**TASK**
Reproduce every item below word for word, leaving out the pictures.

(Items listed in a dataset)

*** Begin section ***

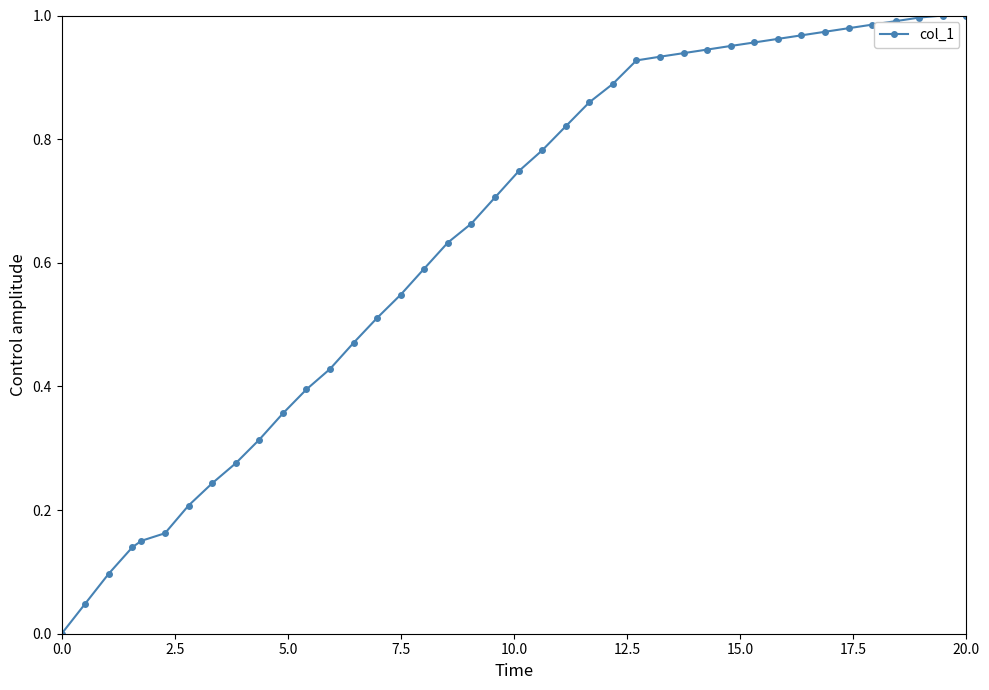

What is the sum of all values?

25.5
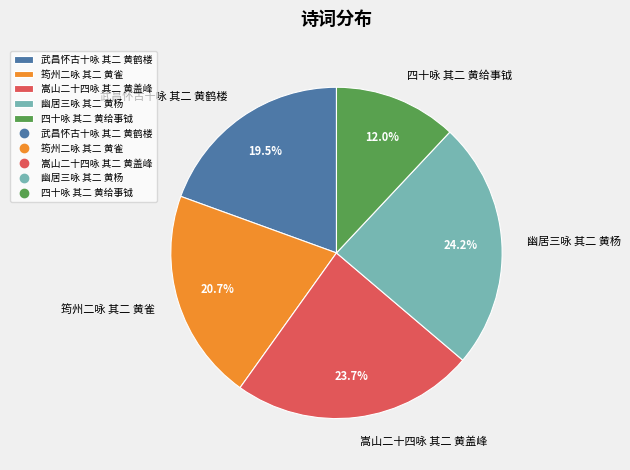

What is the smallest slice in the pie chart?

四十咏 其二 黄给事钺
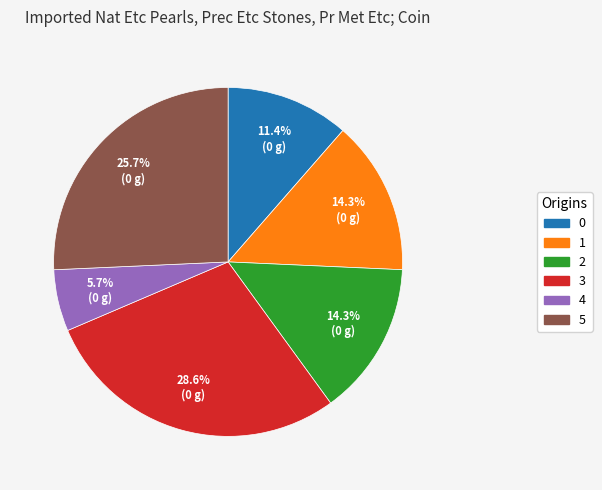

Is there any slice that represents more than half of the pie?

No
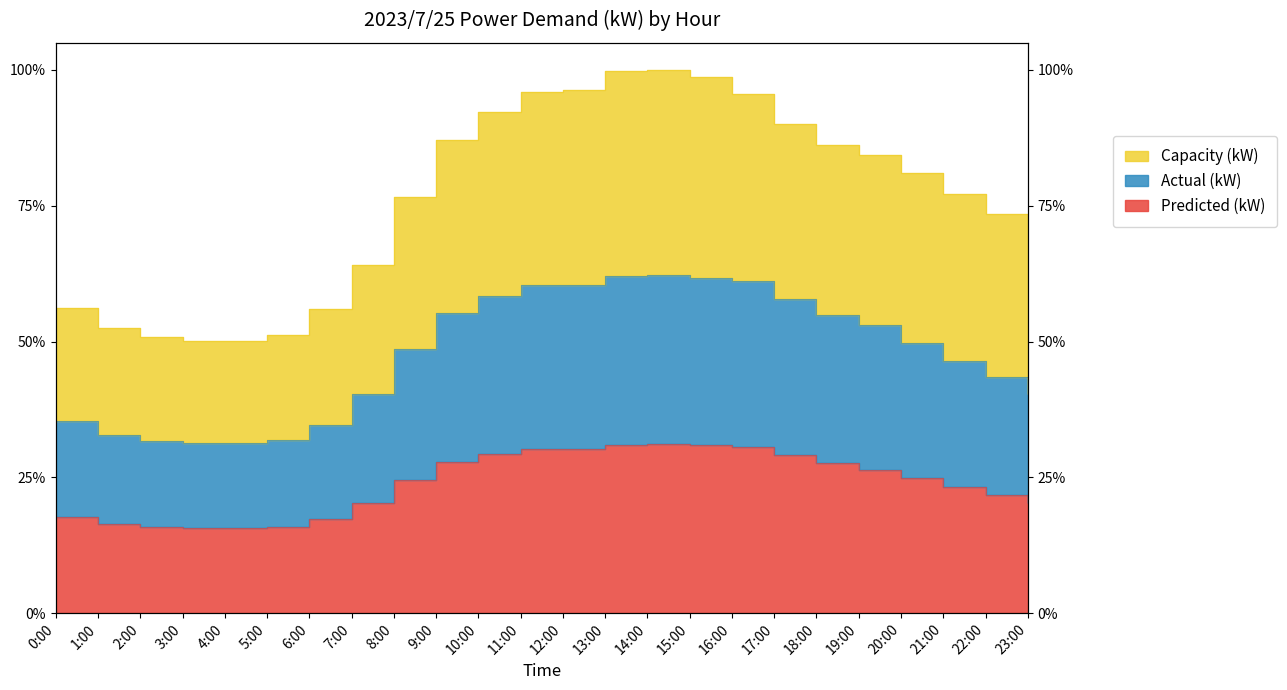

Reading right to left, list all the values displayed in this chart.

Predicted (kW): 23:00=3351	22:00=3615	21:00=3854	20:00=4123	19:00=4386	18:00=4572	17:00=4823	16:00=5075	15:00=5135	14:00=5158	13:00=5133	12:00=5002	11:00=5026	10:00=4869	9:00=4606	8:00=4062	7:00=3368	6:00=2883	5:00=2634	4:00=2587	3:00=2588	2:00=2623	1:00=2724	0:00=2930
Actual (kW): 23:00=6690	22:00=7224	21:00=7695	20:00=8249	19:00=8813	18:00=9119	17:00=9582	16:00=10135	15:00=10246	14:00=10327	13:00=10306	12:00=10027	11:00=10037	10:00=9699	9:00=9176	8:00=8082	7:00=6683	6:00=5740	5:00=5277	4:00=5183	3:00=5195	2:00=5257	1:00=5445	0:00=5858
Capacity (kW): 23:00=11560	22:00=12188	21:00=12804	20:00=13431	19:00=13985	18:00=14314	17:00=14949	16:00=15858	15:00=16369	14:00=16593	13:00=16556	12:00=15976	11:00=15907	10:00=15316	9:00=14462	8:00=12727	7:00=10628	6:00=9282	5:00=8505	4:00=8306	3:00=8326	2:00=8431	1:00=8700	0:00=9337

*** End section ***

**SOLUTION FOR THIS PROBLEM**
What is the sum of all values?

25.5

What is the smallest slice in the pie chart?

四十咏 其二 黄给事钺

Is there any slice that represents more than half of the pie?

No

Reading right to left, list all the values displayed in this chart.

Predicted (kW): 23:00=3351	22:00=3615	21:00=3854	20:00=4123	19:00=4386	18:00=4572	17:00=4823	16:00=5075	15:00=5135	14:00=5158	13:00=5133	12:00=5002	11:00=5026	10:00=4869	9:00=4606	8:00=4062	7:00=3368	6:00=2883	5:00=2634	4:00=2587	3:00=2588	2:00=2623	1:00=2724	0:00=2930
Actual (kW): 23:00=6690	22:00=7224	21:00=7695	20:00=8249	19:00=8813	18:00=9119	17:00=9582	16:00=10135	15:00=10246	14:00=10327	13:00=10306	12:00=10027	11:00=10037	10:00=9699	9:00=9176	8:00=8082	7:00=6683	6:00=5740	5:00=5277	4:00=5183	3:00=5195	2:00=5257	1:00=5445	0:00=5858
Capacity (kW): 23:00=11560	22:00=12188	21:00=12804	20:00=13431	19:00=13985	18:00=14314	17:00=14949	16:00=15858	15:00=16369	14:00=16593	13:00=16556	12:00=15976	11:00=15907	10:00=15316	9:00=14462	8:00=12727	7:00=10628	6:00=9282	5:00=8505	4:00=8306	3:00=8326	2:00=8431	1:00=8700	0:00=9337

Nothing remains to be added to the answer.